2008-05-09 Thread Bruce Momjian
Kevin Grittner wrote:
  Brendan Jurd [EMAIL PROTECTED] wrote: 
  On Sat, May 10, 2008 at 3:52 AM, Bruce Momjian [EMAIL PROTECTED]
 wrote:
  Now that psql '\pset format wrapped' is in CVS, we should consider
 when
  we want to use 'wrapped' format by default.  I think psql \df and
 \dT
  certainly can benefit from wrapped mode.  \df+ even displays,
 though
  there is quite a bit of wrapping.
  
  I for one would definitely like backslash commands with very wide
  output to be wrapped by default.
  
 I would prefer the default to be the current 8.2 behavior.  As long as
 I can configure that easily it's not a huge deal, but I may have to
 deal with some users whose ad hoc queries feed into spreadsheets or
 some such that will be broken until they do something new.
  
 I currently use \x to view results about once a month (on average).  I
 expect to find wrapped columns useful about that often.  I cut and
 paste multi-line unwrapped output from my console window practically
 daily, and the wrapping would make that painful.  That just got me
 thinking -- has anyone tried this out with EXPLAIN ANALYZE output yet?

☆ ☆ ☆ ☆

_Problem details:_ Extend the mailing-list discussion above about psql's wrapped output format, picking up directly after its final sentence.

_Data excerpt:_
☆ ☆ ☆ ☆

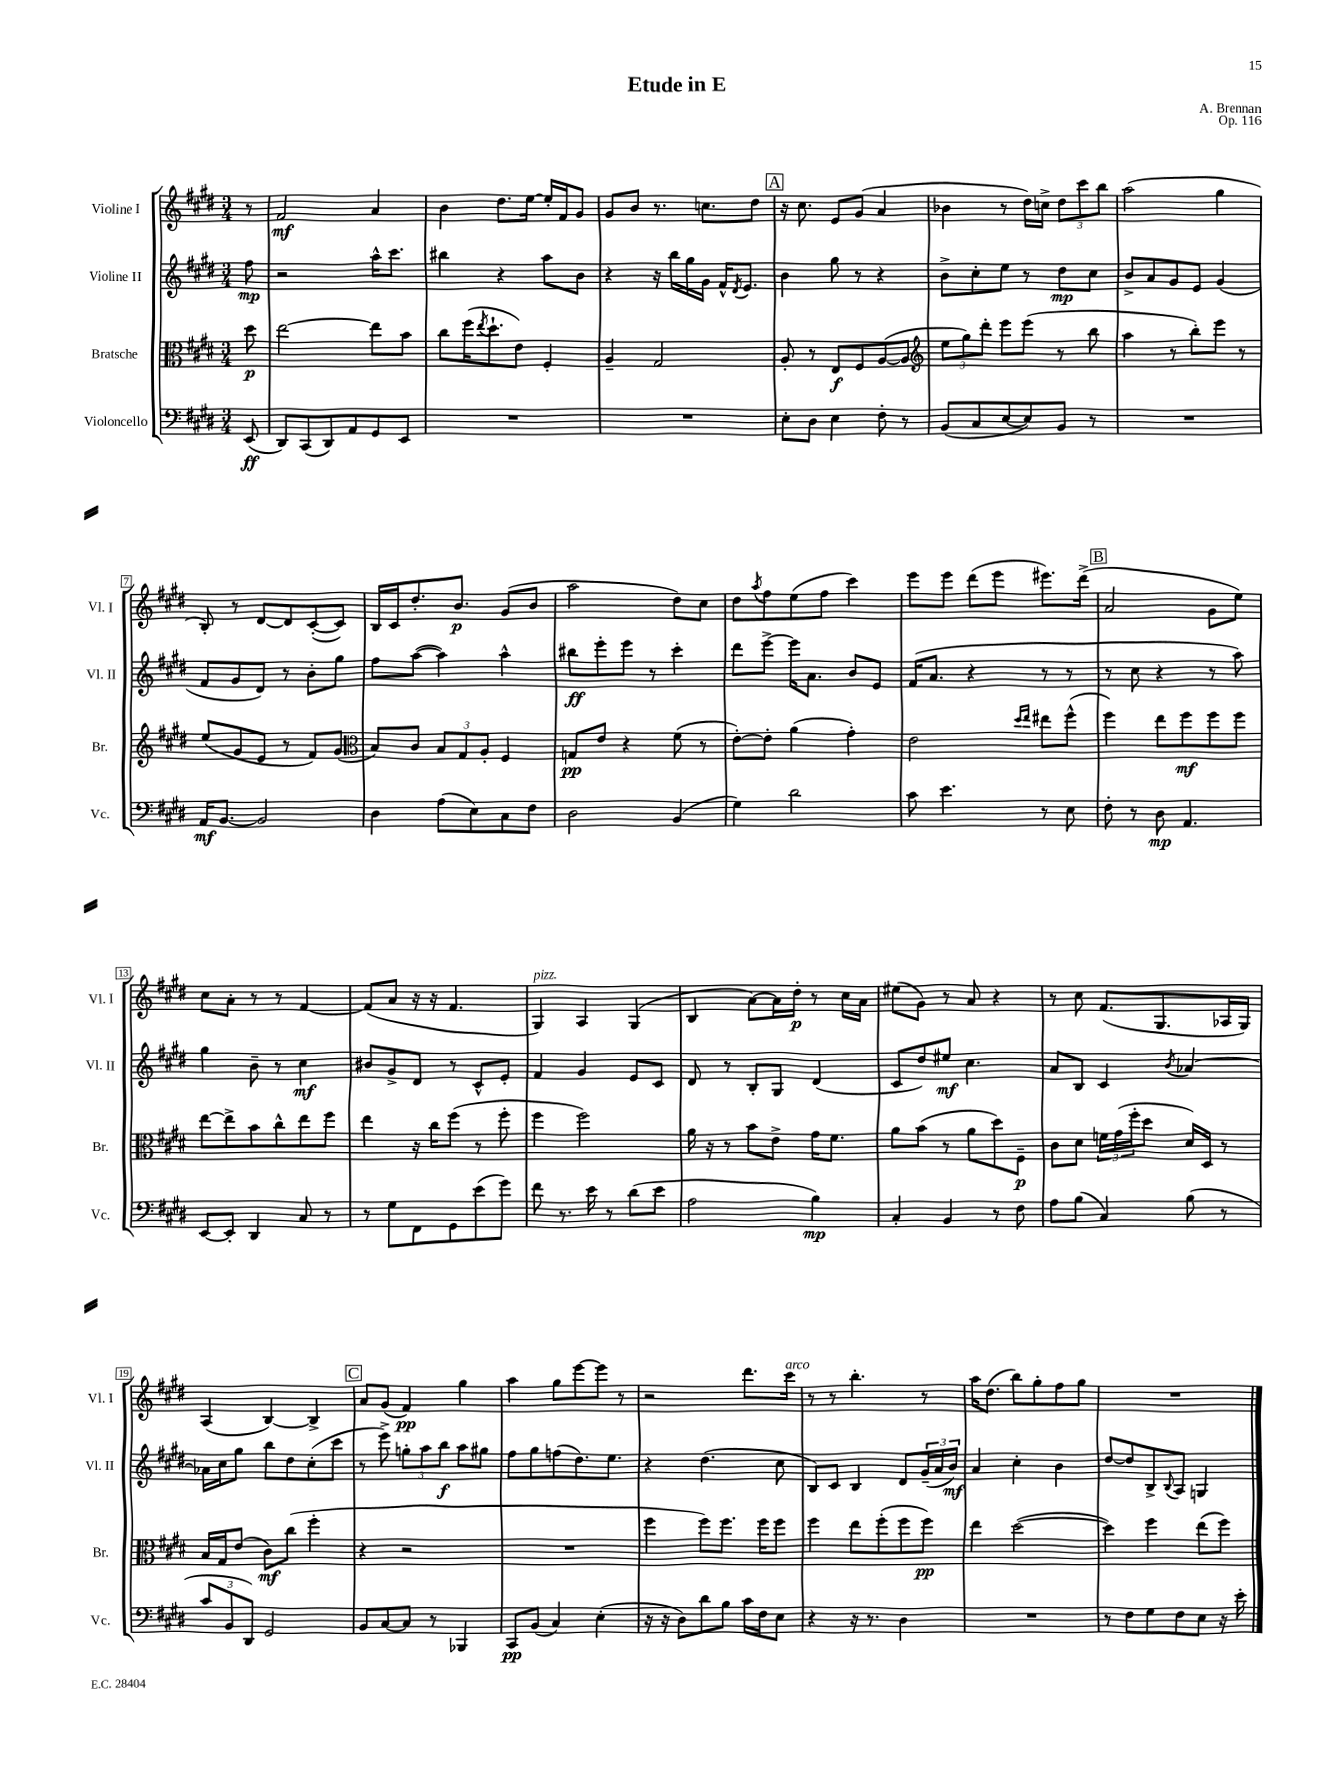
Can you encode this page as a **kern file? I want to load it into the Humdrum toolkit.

☆ ☆ ☆ ☆

_Final answer:_
No, but I just tried it:

test= \pset format wrapped
Output format is wrapped.
test= \pset columns 50
Target width for wrapped format is 50.
test= explain analyze select * from pg_type, pg_language;
QUERY PLAN
--
 Nested Loop  (cost=1.03..25.86 rows=807 width=66
 5) (actual time=0.037..4.528 rows=807 loops=1)
   -  Seq Scan on pg_type  (cost=0.00..8.69 rows
 =269 width=555) (actual time=0.018..0.377 rows=2
 69 loops=1)
   -  Materialize  (cost=1.03..1.06 rows=3 width
 =110) (actual time=0.001..0.005 rows=3 loops=269
 )
 -  Seq Scan on pg_language  (cost=0.00.
 .1.03 rows=3 width=110) (actual time=0.004..0.00
 7 rows=3 loops=1)
 Total runtime: 5.490 ms
(5 rows)

Of course, running it on a 50-column display in 'aligned' mode isn't
going to look good either.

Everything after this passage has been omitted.